The software story mirrors the hardware. Red Cat made a strategic choice to use UAS Tool inside ATAK as its primary C2, trading proprietary control apps for the battlefield manager soldiers already carry. That choice makes their craft natively interoperable with Blue/Red force overlays, and it aligns with the company’s formation of the Red Cat Futures Initiative, an industry consortium that lets them plug best-of-breed ATR, mapping and CV into the drone like apps into a phone. “Think of it as an à la carte menu,” Nowak said. “The operator only loads what the mission needs, which reduces cognitive load and keeps the platform fresh as software evolves.”
Red Cat’s “all-domain” ambition is explicit. Alongside Teal, the company now shows FlightWave Edge 130 for longer-range ISR and a new Blue Ops maritime unit building USVs. The glue between them is swarming and allocation of mission. “With a 20-drone swarm, a quarter do ISR, a quarter do chem/bio detect, the rest prosecute targets. Now, add a swarm of boats as forward relays. It’s last-mile delivery for effects.”
Supply chain is part of the pitch. Nowak emphasized NDAA-compliant sourcing, U.S. manufacturing, and a plan for forward staging—Ukraine, Poland, INDOPACOM sites—with local battery production to avoid hazmat bottlenecks. The business model anticipates re-competitions every 24 months, something he argues actually drives innovation and keeps vendors from coasting on multi-year comfort.
Swarming, in this frame, is workload allocation, not a buzzword. The point is not just the swarm; it’s where it comes from. Red Cat kept returning to marsupial operations—sUAS and effects launched from larger motherships in the air or at sea. A long-range Group-2 aircraft or a USV acts as transport and relay, and the small devices work the last mile over a target area. That model reduces the burden on the mothership to be stealthy inside the WEZ and lets the smaller vehicles take the high-risk leg.
Units that already own AV’s Puma and Raven are the same formations receiving SRR Tranche 2 quads like Black Widow; the question across several booths was whether the systems will share controllers, parse ATAK’s UAS Tool, and live on the same hardened GPS baseline (M-Code on vehicles and weapons; robust civilian/military GNSS with integrity checks on small quads as the transition completes). At the brigade level, JUMP 20—inherited by AV via Arcturus—gives commanders a runway-free VTOL mothership with a modular bay to host ISR today and comms relay or EW tomorrow. It is the kind of marsupial parent Red Cat wants to launch from and that L3Harris intends to cue with Green Wolf. At the company/platoon edge, Switchblade provides the organic kinetic effect that can be cued by any of the above—radar tracks from Echodyne, ISR from a Black Widow, a radio from a Diamondback, or a Wolf Pack target designation—without new doctrine for the fire mission itself.

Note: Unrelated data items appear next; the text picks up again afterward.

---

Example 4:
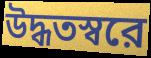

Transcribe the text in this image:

উদ্ধতস্বরে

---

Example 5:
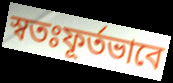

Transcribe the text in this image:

স্বতঃফূর্তভাবে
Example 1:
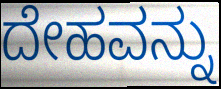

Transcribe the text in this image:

ದೇಹವನ್ನು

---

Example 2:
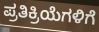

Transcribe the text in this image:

ಪ್ರತಿಕ್ರಿಯೆಗಳಿಗೆ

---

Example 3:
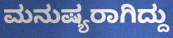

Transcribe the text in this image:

ಮನುಷ್ಯರಾಗಿದ್ದು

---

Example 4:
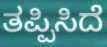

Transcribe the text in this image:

ತಪ್ಪಿಸಿದೆ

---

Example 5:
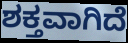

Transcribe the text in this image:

ಶಕ್ತವಾಗಿದೆ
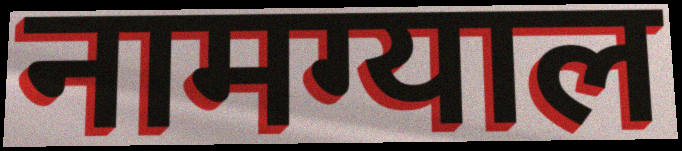
नामग्याल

Nowak connected that architecture to supply and tempo. Red Cat emphasized NDAA-compliant sourcing and field modularity and said the company is staging production and service nodes forward (“Ukraine, Poland, Indo-Pacific”) to pre-position the hardest-to-ship consumable: batteries. He also pointed to a policy shift that is forcing vendors to pre-integrate. “The long programs of record are going away… We know we’re going to be recompeting inside two years. That drives innovation—and it helps government if we’ve already done the glue work with the adjacent systems.”

Ground autonomy
Unmanned ground vehicles often falter not on horsepower but on software integration. L3Harris’s Diamondback tries to make that the point of departure. As Toby Magsig put it: “A lot of platforms fall apart at payload integration. We built Diamondback with Carnegie Robotics for platform autonomy, and layered our Amorphous collaborative autonomy on top, so one UI runs the vehicle and the payloads.”

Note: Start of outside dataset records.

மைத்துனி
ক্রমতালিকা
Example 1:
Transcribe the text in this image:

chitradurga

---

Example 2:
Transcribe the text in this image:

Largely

The version on the floor was the reconnaissance and security variant. A WESCAM MX-10HD turret supplied eyes; matrix counter-UAS radars and a rack of drone tubes sat nearby; the company’s VAMPIRE launcher (familiar from Ukraine) is a bolt-on option for kinetic C-UAS with APKWS. The same tablet that drives the UGV also launches and recovers ISR drones, wirelessly recharging them in a Patriot-branded pack for quick relaunch.
Four baseline mission packages are on offer—ISR, fires, counter-UAS and spectrum dominance (EW/network extension)—each built for field maintainability: “Competitors put their parts on the bottom,” Magsig said. “We built front-access racks. Pull a panel, slide a tray, swap the hardware. Sustainment is strategy.”
Range and tempo numbers are pragmatic—about 200 to 300 miles on a tank depending on payload, 30–50 mph to keep pace with armor—and the use cases span Defense and Homeland variations: route recon ahead of a tactical column or border security nodes every about 30 miles with UGVs roaming the dead ground and launching quadcopters to fill gaps.
Access and trust
The best single definition we heard for Assured PNT—and, by extension, the unmanned ecosystem that depends on it—was Shepherd’s: “Access and trust. Can I get the signal, and can I trust the data?”
In practice, AUSA 2025 rendered that into a layered bill of materials: M-Code receivers with MST, anti-jam antennas, inertials and clocks that coast through outages, LEO aids and vision/celestial resets, radars feeding clean tracks to EO/IR, UGVs that serve as low-risk forward observers, SRR drones that launch in minutes and fix what the mast can’t see, and launch-effects that put the effect—EW or kinetic—where you want it without asking a manned cockpit to cross the line of fire.
The warfighter outcomes are mundane in the best sense: swap a unit without pulling a floor, recover a loiterer and fly it again, fuse four radars into one track, relaunch a quad in minutes. The doctrine that emerges is modular and empirical. It assumes contested space and noisy spectrum, prizes interoperability, and treats manufacturing as capability.
In a year when budgets and continuing resolutions dominate D.C. headlines, the AUSA floor still showed confidence. Much of what matters in the unmanned and Assured PNT world is already designed, built and waiting in inventory. That doesn’t eliminate the policy questions ahead, but it does shift the center of gravity to execution. Or, as one executive said: “It’s here. Field it.”
AUSA TAKEAWAYS
- M-code is no longer a future logo on a slide. It is ASICs in inventory, receivers in crates, and a push from primes to end the waiver culture and write M-code in as a threshold, not an objective.
- Anti-spoof is not a boutique extra. It’s a baseline line item—whether it’s BAE’s MST on a weapons receiver, vision-INS fusion from Kearfott, or radar-led track-quality from Echodyne that keeps the EO/IR honest.
- Launch-effects are leaving the demo phase. The Viper/Red Wolf vignette is not about a specific helicopter; it’s about range extension and risk displacement—a pattern that portably applies across services.
- SRR is a software supply-chain story as much as an airframe story. ATAC-native control, modular spares, forward-built batteries—these are the quiet choices that determine whether a battalion can keep a fleet in the air.
- UGV success hinges on open autonomy stacks and payload UX. A route-clearer that can’t launch its own ISR quad when the mast can’t see around a ridge is an under-realized asset.